What is being asked:
Reproduce the data below, swapping "comfortable" for "at ease" everywhere it appears and leaving all else as it stands.

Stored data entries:
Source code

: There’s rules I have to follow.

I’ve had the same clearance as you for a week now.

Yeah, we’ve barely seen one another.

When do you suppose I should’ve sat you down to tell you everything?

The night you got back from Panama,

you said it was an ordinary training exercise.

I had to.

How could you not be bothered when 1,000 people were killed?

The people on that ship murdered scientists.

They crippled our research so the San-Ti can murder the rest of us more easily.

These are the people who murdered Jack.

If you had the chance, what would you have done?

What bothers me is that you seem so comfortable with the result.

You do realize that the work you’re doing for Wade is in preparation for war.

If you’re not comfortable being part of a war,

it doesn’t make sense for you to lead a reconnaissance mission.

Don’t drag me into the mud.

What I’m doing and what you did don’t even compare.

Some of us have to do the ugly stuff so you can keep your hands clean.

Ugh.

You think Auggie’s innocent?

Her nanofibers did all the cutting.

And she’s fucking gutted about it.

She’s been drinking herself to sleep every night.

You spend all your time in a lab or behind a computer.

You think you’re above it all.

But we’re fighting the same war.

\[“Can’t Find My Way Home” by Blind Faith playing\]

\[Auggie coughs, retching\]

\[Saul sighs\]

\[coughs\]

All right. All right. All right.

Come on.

Finished exercise:
Source code

: There’s rules I have to follow.

I’ve had the same clearance as you for a week now.

Yeah, we’ve barely seen one another.

When do you suppose I should’ve sat you down to tell you everything?

The night you got back from Panama,

you said it was an ordinary training exercise.

I had to.

How could you not be bothered when 1,000 people were killed?

The people on that ship murdered scientists.

They crippled our research so the San-Ti can murder the rest of us more easily.

These are the people who murdered Jack.

If you had the chance, what would you have done?

What bothers me is that you seem so at ease with the result.

You do realize that the work you’re doing for Wade is in preparation for war.

If you’re not at ease being part of a war,

it doesn’t make sense for you to lead a reconnaissance mission.

Don’t drag me into the mud.

What I’m doing and what you did don’t even compare.

Some of us have to do the ugly stuff so you can keep your hands clean.

Ugh.

You think Auggie’s innocent?

Her nanofibers did all the cutting.

And she’s fucking gutted about it.

She’s been drinking herself to sleep every night.

You spend all your time in a lab or behind a computer.

You think you’re above it all.

But we’re fighting the same war.

\[“Can’t Find My Way Home” by Blind Faith playing\]

\[Auggie coughs, retching\]

\[Saul sighs\]

\[coughs\]

All right. All right. All right.

Come on.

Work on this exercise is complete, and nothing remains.